Why This Market Was Stuck
Small governments have been trapped between two bad options for decades. General-purpose accounting software is affordable but has no idea what a fund, an appropriation, or GASB 54 is. Municipal ERP suites understand all of it and price accordingly: entry tiers around $3,000β$5,000 per year, mainstream systems from $10,000 to $60,000, implementation projects on top. A fire district running on $320K of property taxes can't justify either the hack or the ERP.
| Tier | Price | For |
|---|---|---|
| Government Pro | $799/yr | Special districts, villages, HOAs β unlimited funds, GASB 54, fund statements, Budget vs Actual |
| Government Enterprise | $2,499/yr | Cities, counties, school districts β adds encumbrances, budgetary GL, Appropriations Ledger, GASB-34 statements |
| Firm Government | $4,499/yr | CPA firms performing annual GASB audits β whitelabel portal, unlimited government clients |
Kick the Tires on Six Real Governments
The interactive demo now seeds six complete public-sector organizations: a reserve-fund HOA, a single-fund volunteer fire district, a two-fund water district, a three-fund town β and two Enterprise showcases.
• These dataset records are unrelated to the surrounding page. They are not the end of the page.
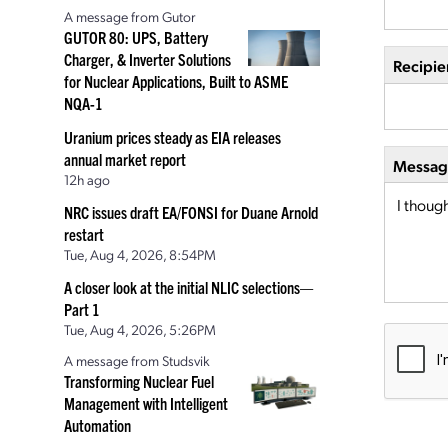
A message from Gutor
GUTOR 80: UPS, Battery
Charger, & Inverter Solutions
Recipie
for Nuclear Applications, Built to ASME
NQA-1
Uranium prices steady as EIA releases
annual market report
Message
12h ago
NRC issues draft EA/FONSI for Duane Arnold
restart
Tue, Aug 4, 2026, 8:54PM
A closer look at the initial NLIC selections—
Part 1
Tue, Aug 4, 2026, 5:26PM
A message from Studsvik
Transforming Nuclear Fuel
Management with Intelligent
Automation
The City of Riverdale carries six funds, a posted budget, and three live encumbrances you can watch liquidate; Maplewood Unified School District runs state aid, federal Title I money, a bond-funded building project, and that school bus on order. No signup, no sales call.
Happy 250th to the People Who Keep the Books
Every Government Edition feature is included in the 30-day free trial.
Try Kantivo FreeTown clerks, district treasurers, school business officials, board volunteers: the fireworks tonight are for the country you keep running. The software is our small contribution.
Frequently Asked Questions
What software do small governments use for accounting?
Most special districts and small towns use QuickBooks with class tracking standing in for funds, because dedicated municipal systems start around $3,000β$5,000/year. Kantivo Government Edition provides true GASB fund accounting starting at $799/year.
What are the five GASB 54 fund balance classifications?
Nonspendable, Restricted, Committed, Assigned, and Unassigned β ordered by how constrained the money is. Auditors require governmental fund balance to be disclosed in these five categories.
How does encumbrance accounting protect a government budget?
When a purchase order is issued, its amount is immediately reserved (encumbered) against the budget, shifting fund balance from Unassigned to Committed. The appropriation cannot be spent twice, and the Appropriations Ledger shows the truly available balance.
Do school districts need fund accounting software?
Yes β a typical district runs a General Fund (state aid and property taxes), a Cafeteria enterprise fund (meal fees and federal reimbursement), a Transportation fund, and bond-funded capital project funds, each requiring its own self-balancing books.
What is the difference between Government Pro and Government Enterprise?
Government Pro ($799/yr) covers fund structure, GASB 54 classifications, fund statements, and Budget vs Actual. Government Enterprise ($2,499/yr) adds encumbrance accounting, journalized budgets with an Appropriations Ledger, per-fund accrual bases, and GASB-34 government-wide statements.